Heroku provides a number of relational and NoSQL databases through Heroku Add-ons. Play applications on Heroku are automatically provisioned with a Heroku Postgres database. To configure your Play application to use the Heroku Postgres database, first add the PostgreSQL JDBC driver to your application dependencies (build.sbt):

libraryDependencies += "org.postgresql" % "postgresql" % "9.4-1201-jdbc41"

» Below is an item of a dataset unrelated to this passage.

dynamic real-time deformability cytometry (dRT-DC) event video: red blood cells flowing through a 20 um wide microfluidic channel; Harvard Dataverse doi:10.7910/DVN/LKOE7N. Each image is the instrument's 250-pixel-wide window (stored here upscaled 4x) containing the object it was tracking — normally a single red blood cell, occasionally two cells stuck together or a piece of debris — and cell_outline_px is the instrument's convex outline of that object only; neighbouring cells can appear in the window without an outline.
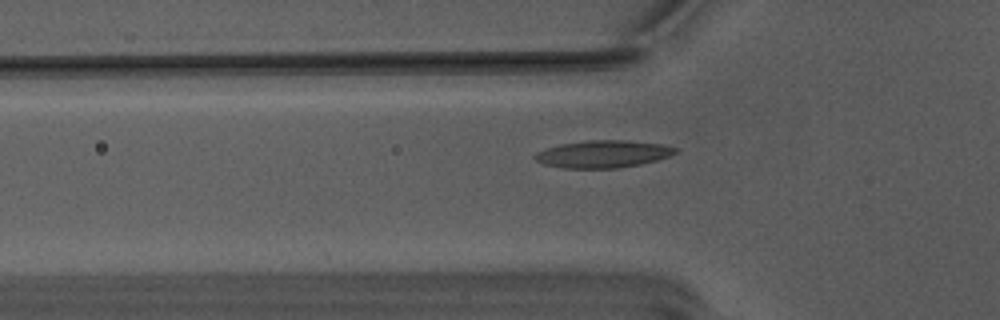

Then create a new file in your project’s root directory named Procfile (with a capital “P”) that contains the following (substituting the myapp with your project’s name):

web: target/universal/stage/bin/myapp -Dhttp.port=${PORT} -Dplay.evolutions.db.default.autoApply=true -Ddb.default.driver=org.postgresql.Driver -Ddb.default.url=${DATABASE_URL}

This instructs Heroku that for the process named web it will run Play and override the play.evolutions.db.default.autoApply, db.default.driver, and db.default.url configuration parameters. Note that the Procfile command can be maximum 255 characters long. Alternatively, use the -Dconfig.resource= or -Dconfig.file= mentioned in production configuration page.

Also, be aware the DATABASE_URL is in the platform independent format:

vendor://username:password@host:port/db

Play will automatically convert this into a JDBC URL for you if you are using one of the built in database connection pools. But other database libraries and frameworks, such as Slick or Hibernate, may not support this format natively.
If that’s the case, you may try using the dynamic JDBC_DATABASE_URL in place of DATABASE_URL in the configuration like this:

db.default.url=${?JDBC_DATABASE_URL}
db.default.username=${?JDBC_DATABASE_USERNAME}
db.default.password=${?JDBC_DATABASE_PASSWORD}

Note that the creation of a Procfile is not actually required by Heroku, as Heroku will look in your Play application’s conf directory for an application.conf file in order to determine that it is a Play application.